* **Extract**:
━━━
Estonian Ministry of Foreign Affairs.
Estonian Ministry of Foreign Affairs. Source: Ken Mürk/ERR

Despite the European Parliament's aspirations, Estonia maintains there is no justification for amending EU treaties, which would consolidate power in EU institutions. Some Member States have urged for treaty amendments and the removal of foreign policy unanimity requirement in the context of a prospective EU expansion.

"The Estonian government believes the treaty should not be opened today. We must never give up the principle of unanimity, which gives the Estonian state weight and a seat at the table. I think we can also manage in the future by respecting this principle," Foreign Minister Margus Tsahkna (Eesti 200) told ERR on Thursday.

On Wednesday, a small majority in the European Parliament supported the discussion of the EU treaty revisions. Euro MEPs propose to abolish sanctions decisions' and other foreign policy decisions' unanimity requirement and expand the EU's powers in several national competences.

"We are against amending the Treaty and abolishing unanimity. We make it clear that unanimity matters," Tsahkna said.

He suggested that if the EU expands, how to make it work should be considered. He stressed that the EU enlargement and the future of the European Union should not be linked in this way.

Minister of Foreign Affairs Margus Tsahkna (Eesti 200) taking part in a panel discussion at the 2023 Lennart Meri Conference in Tallinn. Source: ICDS/Arno Mikkor

"We have to distinguish between country-by-country enlargement and a broader view of the EU change. The European Parliament, elected at the start of next summer, should discuss this issue," he added.

Jäärats: The expansion of the Union does not require the Treaty amendment

Chief for European Union Affairs at the Chancellery of the Riigikogu Klen Jäärats told ERR that even with the current treaties in place, the EU could be made more effective with new Member States.

"Estonia believes that in considering potential future EU enlargement, it is critical to assess the implications of membership on EU institutions, the decision-making process and policy domains, which is all very vital to adequately prepare for the new members. Meanwhile, we are also confident that the EU can accommodate new members' accession without amending the treaties," he said.

Klen Jäärats Autor/allikas: Stenbocki maja Flickr

Pakosta: Rather, no

Liisa-Ly Pakosta (Eesti 200), chair of the European Union Affairs Committee (EUAC) of the Riigikogu, said in a comment to ERR that although the committee has not formed its own position on the issue, her personal position is rather no to the opening of the treaties.
━━━
* **Given request**: Duplicate the passage of the article on Estonia's stance against EU treaty changes, starting at "Estonian Ministry of Foreign Affairs. Source: Ken" and ending at "ERR on Thursday.". The records that follow are drawn from a separate source unrelated to the article.

* **Records provided**:
━━━
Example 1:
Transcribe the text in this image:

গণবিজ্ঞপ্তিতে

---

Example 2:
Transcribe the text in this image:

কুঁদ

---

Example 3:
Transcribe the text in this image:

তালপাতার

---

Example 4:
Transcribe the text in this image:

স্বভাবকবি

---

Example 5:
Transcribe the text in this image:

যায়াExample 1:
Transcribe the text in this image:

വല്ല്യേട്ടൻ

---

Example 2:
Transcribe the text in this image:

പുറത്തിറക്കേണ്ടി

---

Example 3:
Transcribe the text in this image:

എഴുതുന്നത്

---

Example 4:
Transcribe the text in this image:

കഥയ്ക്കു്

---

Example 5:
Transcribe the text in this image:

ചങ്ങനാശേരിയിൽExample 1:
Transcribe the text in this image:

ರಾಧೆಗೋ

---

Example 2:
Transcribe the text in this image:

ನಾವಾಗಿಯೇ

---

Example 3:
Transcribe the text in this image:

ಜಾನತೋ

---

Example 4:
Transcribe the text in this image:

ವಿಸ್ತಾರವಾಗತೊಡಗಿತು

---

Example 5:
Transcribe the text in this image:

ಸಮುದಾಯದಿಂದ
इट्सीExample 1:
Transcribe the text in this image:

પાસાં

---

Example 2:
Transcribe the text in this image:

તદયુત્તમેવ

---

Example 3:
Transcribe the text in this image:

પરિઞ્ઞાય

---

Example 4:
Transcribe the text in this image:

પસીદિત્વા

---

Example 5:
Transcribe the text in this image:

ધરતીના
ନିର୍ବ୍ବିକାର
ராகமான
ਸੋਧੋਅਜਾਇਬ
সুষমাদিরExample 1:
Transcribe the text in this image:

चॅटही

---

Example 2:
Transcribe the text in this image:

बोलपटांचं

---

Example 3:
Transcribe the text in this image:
━━━
* **Task solution**:
Estonian Ministry of Foreign Affairs. Source: Ken Mürk/ERR

Despite the European Parliament's aspirations, Estonia maintains there is no justification for amending EU treaties, which would consolidate power in EU institutions. Some Member States have urged for treaty amendments and the removal of foreign policy unanimity requirement in the context of a prospective EU expansion.

"The Estonian government believes the treaty should not be opened today. We must never give up the principle of unanimity, which gives the Estonian state weight and a seat at the table. I think we can also manage in the future by respecting this principle," Foreign Minister Margus Tsahkna (Eesti 200) told ERR on Thursday.